Document section>
Last week the Privacy Commissioner, Timothy Pilgrim, (Commissioner) made a determination that metadata held by Telstra is 'personal information' for the purposes of the Privacy Act 1988 (Cth) (the Act).  Our blog post earlier this week outlined the determination by the Commissioner and his reasoning behind the decision.  Telstra argues that the decision has the potential to hamstring telecommunication companies and ISPs (Telcos) in a sea of compliance red tape (ultimately leading to higher prices for consumers). 

Telcos had already expressed their concerns about the additional cost of the Federal Government's mandated two year metadata storage regime (under the Telecommunications (Interception and Access) Amendment (Data Retention) Act 2015 (Cth)) - see our earlier blog post here.

The Commissioner's decision means that the metadata stored under this regime will also need to be treated as 'personal information' under the Privacy Act as well as the Telecommunications Consumer Protections Code (at least when the metadata is held by organisations who have resources and operational capabilities that are similar to Telstra's).

The following APPs will no doubt be on the minds of the regulatory departments of Telcos across the country:

APP 1 – open and transparent management of personal information

An APP entity's privacy policy must contain the kinds of personal information that the entity collects and holds.  No doubt, many Telco's will need to update their privacy policies to refer to metadata.

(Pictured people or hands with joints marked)
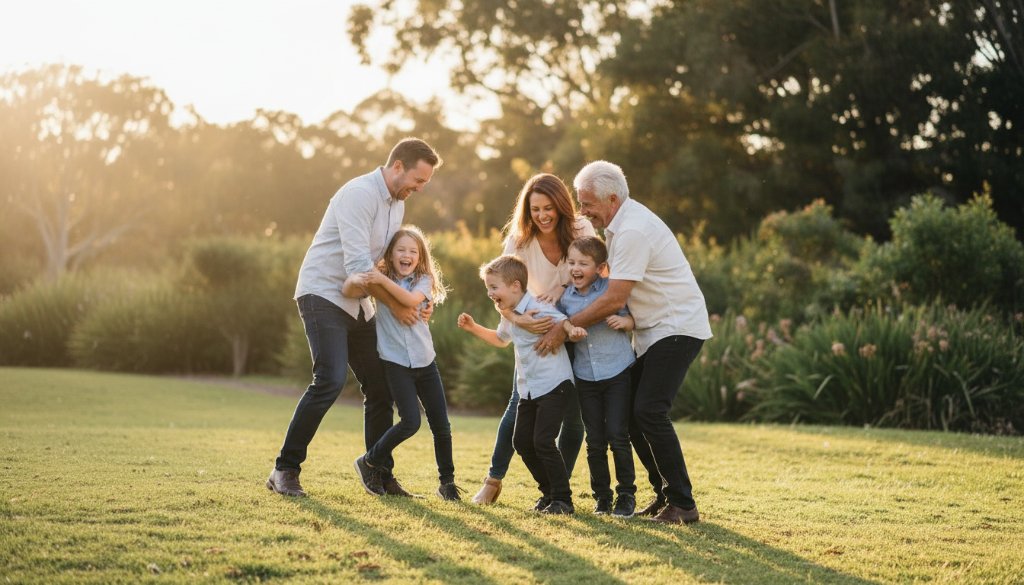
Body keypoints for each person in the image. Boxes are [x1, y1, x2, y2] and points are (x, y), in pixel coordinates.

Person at [535, 160, 712, 524]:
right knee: (634, 414)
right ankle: (666, 496)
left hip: (675, 326)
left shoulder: (631, 231)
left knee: (648, 410)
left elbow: (614, 299)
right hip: (654, 329)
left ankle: (683, 503)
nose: (583, 212)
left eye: (587, 204)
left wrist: (563, 326)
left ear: (612, 198)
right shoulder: (620, 225)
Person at [266, 138, 442, 498]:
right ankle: (284, 469)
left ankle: (379, 473)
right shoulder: (358, 195)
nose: (419, 189)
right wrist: (397, 306)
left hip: (360, 302)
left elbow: (385, 268)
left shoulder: (396, 205)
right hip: (324, 293)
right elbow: (360, 268)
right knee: (329, 378)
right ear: (397, 167)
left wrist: (419, 299)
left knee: (380, 386)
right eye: (418, 180)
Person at [470, 173, 596, 505]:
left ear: (561, 206)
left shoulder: (581, 230)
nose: (542, 215)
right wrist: (516, 319)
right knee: (518, 407)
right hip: (535, 329)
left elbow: (599, 274)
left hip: (575, 326)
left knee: (573, 418)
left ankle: (557, 490)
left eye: (549, 207)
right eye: (535, 208)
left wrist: (560, 297)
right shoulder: (519, 242)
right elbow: (499, 291)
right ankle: (493, 480)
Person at [344, 226, 464, 500]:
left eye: (413, 251)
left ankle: (447, 484)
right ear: (390, 254)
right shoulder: (379, 277)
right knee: (410, 422)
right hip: (396, 364)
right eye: (401, 250)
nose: (407, 255)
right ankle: (369, 461)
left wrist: (380, 280)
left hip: (425, 363)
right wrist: (375, 274)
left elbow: (408, 300)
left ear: (421, 257)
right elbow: (351, 286)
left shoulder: (421, 281)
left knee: (441, 426)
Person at [458, 255, 576, 514]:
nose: (490, 293)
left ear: (515, 286)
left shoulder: (538, 307)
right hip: (529, 389)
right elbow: (501, 340)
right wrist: (474, 327)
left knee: (543, 441)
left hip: (555, 384)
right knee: (522, 441)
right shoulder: (509, 315)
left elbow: (563, 323)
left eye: (494, 287)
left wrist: (568, 329)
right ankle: (549, 492)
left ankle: (563, 499)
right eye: (488, 287)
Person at [555, 236, 637, 517]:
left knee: (617, 434)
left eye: (583, 264)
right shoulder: (566, 298)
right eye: (572, 262)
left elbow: (634, 317)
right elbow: (560, 325)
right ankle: (602, 497)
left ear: (600, 267)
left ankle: (626, 495)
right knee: (595, 439)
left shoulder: (610, 290)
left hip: (616, 371)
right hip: (586, 376)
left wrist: (626, 322)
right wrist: (569, 329)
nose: (575, 268)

Try it>
Retype the Telstra metadata text in full, word for word. Rely only on the Telstra metadata text and set the rows aside.

Solved exercise>
Last week the Privacy Commissioner, Timothy Pilgrim, (Commissioner) made a determination that metadata held by Telstra is 'personal information' for the purposes of the Privacy Act 1988 (Cth) (the Act).  Our blog post earlier this week outlined the determination by the Commissioner and his reasoning behind the decision.  Telstra argues that the decision has the potential to hamstring telecommunication companies and ISPs (Telcos) in a sea of compliance red tape (ultimately leading to higher prices for consumers). 

Telcos had already expressed their concerns about the additional cost of the Federal Government's mandated two year metadata storage regime (under the Telecommunications (Interception and Access) Amendment (Data Retention) Act 2015 (Cth)) - see our earlier blog post here.

The Commissioner's decision means that the metadata stored under this regime will also need to be treated as 'personal information' under the Privacy Act as well as the Telecommunications Consumer Protections Code (at least when the metadata is held by organisations who have resources and operational capabilities that are similar to Telstra's).

The following APPs will no doubt be on the minds of the regulatory departments of Telcos across the country:

APP 1 – open and transparent management of personal information

An APP entity's privacy policy must contain the kinds of personal information that the entity collects and holds.  No doubt, many Telco's will need to update their privacy policies to refer to metadata.